Monday, Jan. 03, 1977
Blood of the Lamb
By Paul Gray
THE ALTERATION
by KINGSLEY AMIS
210 pages. Viking. $7.95.
Hubert Anvil, 10, is the best boy soprano in Christendom. But he will be neither a boy nor a soprano much longer--unless an alteration is performed on his anatomy. Church officials, including the Pope, decide that they and Hubert have no choice; such a talent must be preserved for the greater veneration and glory of God. Hubert, a devout and obedient lad, would nonetheless like to know what he will be missing from the manhood that is not to be his. "I know it's glorious to have God's favor," says the potential castrato, "and I'm as grateful for it as I can be, but I caa't prevent myself from wishing it had taken another form."
Kingsley Amis' twelfth novel is set in the now (1976) but hardly the here. Amis has rejiggered the present according to a formula beloved by armchair historians and sore losers: What would have happened if? In the case of The Alteration, the "if is the Reformation: it did not happen. Instead, Martin Luther accepted a compromise with the Roman
Catholic Church and became Pope Germanian I. As a result, the world is essentially Catholic, with the massed forces of the "devilish Turk" held at bay in Constantinople and points south. A lone bastion of Christian heresy remains--the Republic of New England, a broad land stretching from the Atlantic to the Pacific and peopled chiefly by felons and savages.
Anyone can play this game, but to play it entertainingly requires Amis' sure historical anchor and free-floating imagination. He sets young Hubert's struggle to stay unmutilated against a background of intriguing conjectures and sly jokes. Europe is ruled directly from the Vatican (Pope John XXIV is a stout-swilling Englishman given to reminding his visitors that "we are the Holy Father"). Plague and cholera still ravage its citizens because ecclesiastical authorities have hamstrung medicine and banned science altogether. Jean-Paul Sartre is a French Jesuit. Children read books like St.

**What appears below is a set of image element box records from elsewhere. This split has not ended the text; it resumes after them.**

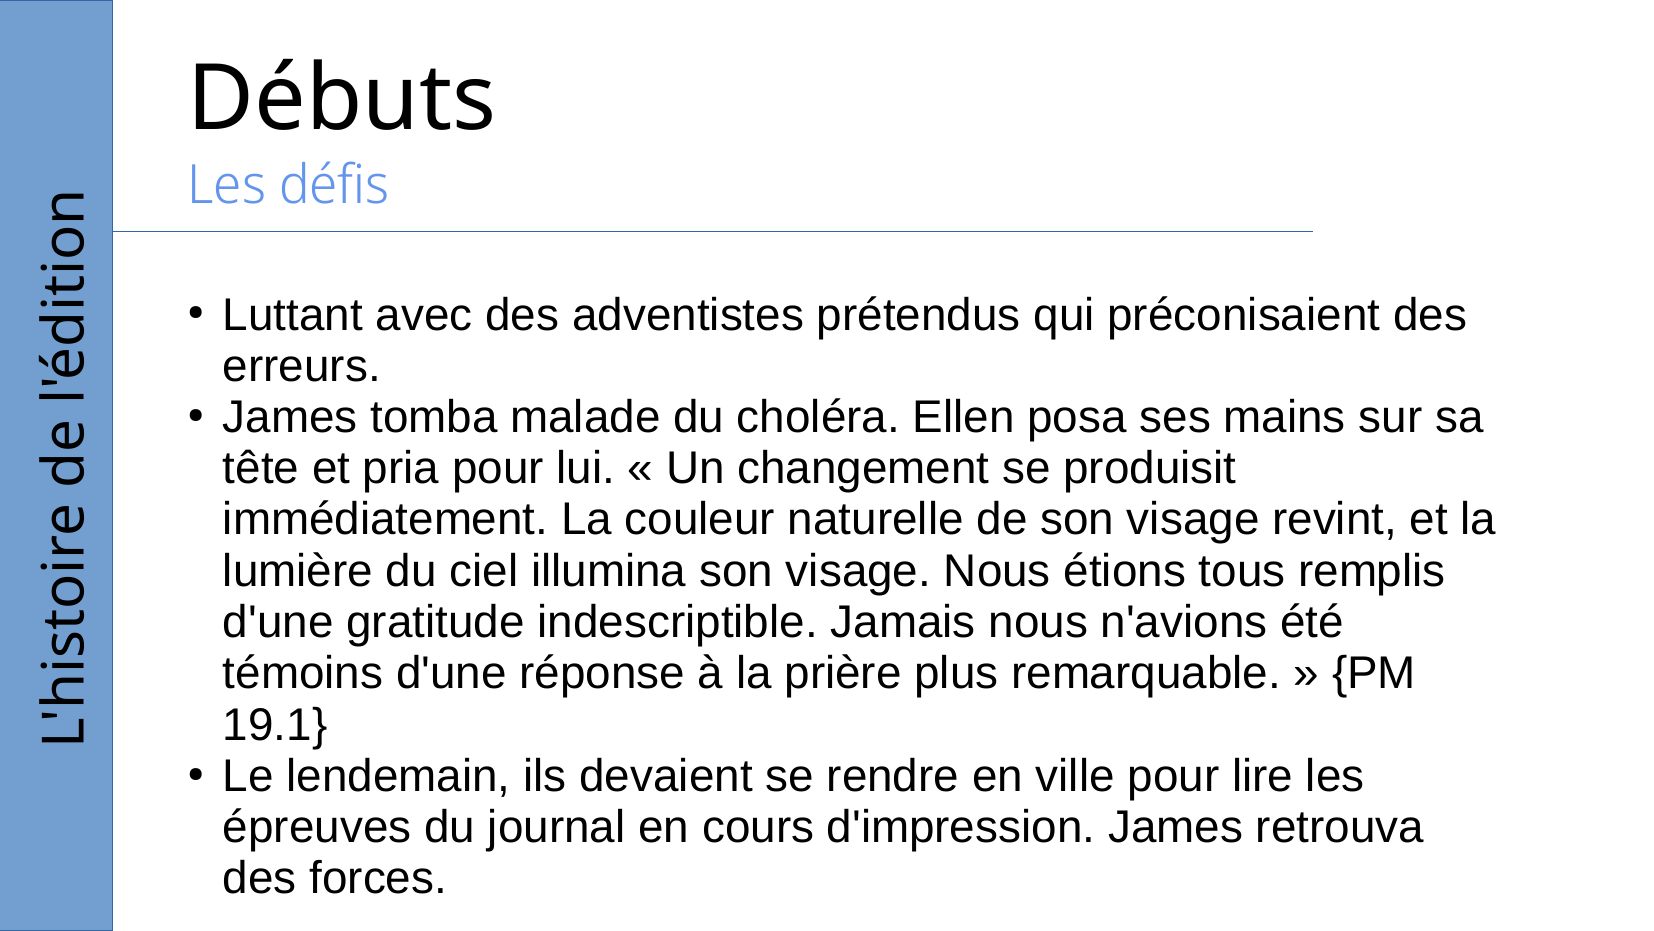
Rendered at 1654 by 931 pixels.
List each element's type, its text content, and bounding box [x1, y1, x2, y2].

text_box [0, 0, 113, 931]
subtitle Luttant avec des adventistes prétendus qui préconisaient des erreurs. James tomba malade du choléra. Ellen posa ses mains sur sa tête et pria pour lui. « Un changement se produisit immédiatement. La couleur naturelle de son visage revint, et la lumière du ciel illumina son visage. Nous étions tous remplis d'une gratitude indescriptible. Jamais nous n'avions été témoins d'une réponse à la prière plus remarquable. » {PM 19.1} Le lendemain, ils devaient se rendre en ville pour lire les épreuves du journal en cours d'impression. James retrouva des forces. [187, 288, 1501, 904]
title Les défis [187, 125, 1571, 239]
text_box L'histoire de l'édition [13, 37, 105, 901]
title Débuts [187, 33, 1571, 125]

Lemuel's Travels and "a collection of Father Bond stories." The entire canon of William Shakespeare was proscribed during his lifetime and most of his plays burned as incitements to humanism. Hamlet is now attributed to Thomas Kyd.
Much in this world, as Amis redraws it, seems charming. People still have time for long walks in the unspoiled countryside. The unpolluted air they breathe smells of "tallow-fat, bone-stock, horses and humanity." Because secular art has never been officially sanctioned, Western masters from Blake to De Kooning have left a massive catalogue of inspired religious works. Yet Amis inserts frequent reminders that the price of such beauty and serenity is totalitarianism. A rebellious priest who tries to keep Hubert from the surgeon's knife is brutally murdered.
The incident is jarring because the tone elsewhere is so consistently light and playful. Amis does not want to have it both ways; he wants it every way, and The Alteration flits quirkily between sat ire, science fiction, boys' adventure and travelogue. The result is what Nineteen Eighty-Four might have been like if Lewis Carroll had written it: not a classic, certainly, but an oddity well worth an evening's attention.